━━ Exercise data ━━

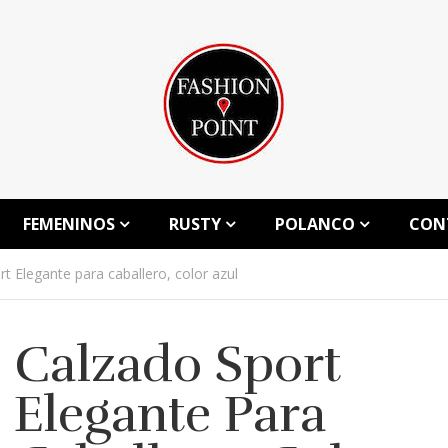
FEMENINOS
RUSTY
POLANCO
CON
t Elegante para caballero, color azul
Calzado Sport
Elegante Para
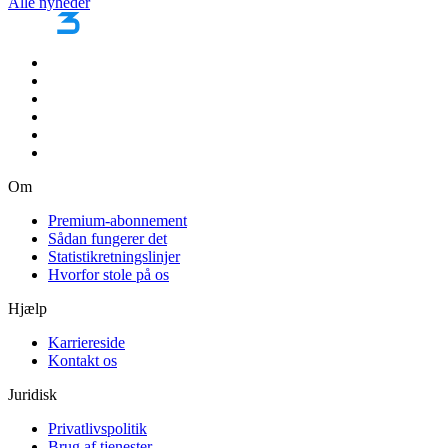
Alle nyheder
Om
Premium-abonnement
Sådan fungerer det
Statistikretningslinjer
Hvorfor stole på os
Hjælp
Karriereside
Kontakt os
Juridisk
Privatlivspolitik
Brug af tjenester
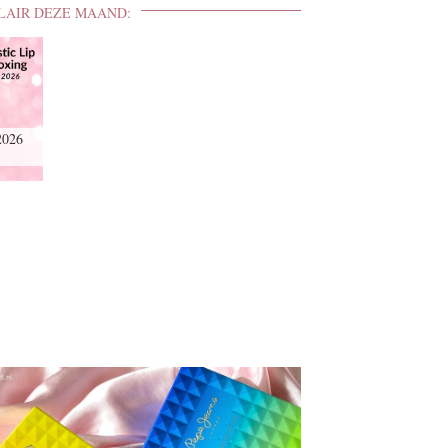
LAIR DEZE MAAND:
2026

━━━
━━ Exercise data ━━

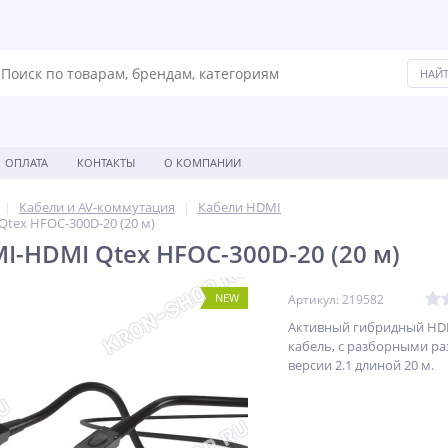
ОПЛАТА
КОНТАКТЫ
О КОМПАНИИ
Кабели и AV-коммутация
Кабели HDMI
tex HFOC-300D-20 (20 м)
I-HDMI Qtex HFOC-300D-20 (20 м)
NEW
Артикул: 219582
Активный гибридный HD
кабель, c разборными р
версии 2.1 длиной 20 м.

━━━
━━ Exercise data ━━

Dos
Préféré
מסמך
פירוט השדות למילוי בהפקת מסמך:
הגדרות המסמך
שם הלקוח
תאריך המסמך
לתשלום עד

━━━

Instructions for the task:
Above are records; repeat only the lines starting at the line with "I-HDMI Qtex HFOC-300D-20 (20 м)" and ending at the line with "версии 2.1 длиной 20 м.", exactly as they appear, both included.

Reply:
I-HDMI Qtex HFOC-300D-20 (20 м)
NEW
Артикул: 219582
Активный гибридный HD
кабель, c разборными р
версии 2.1 длиной 20 м.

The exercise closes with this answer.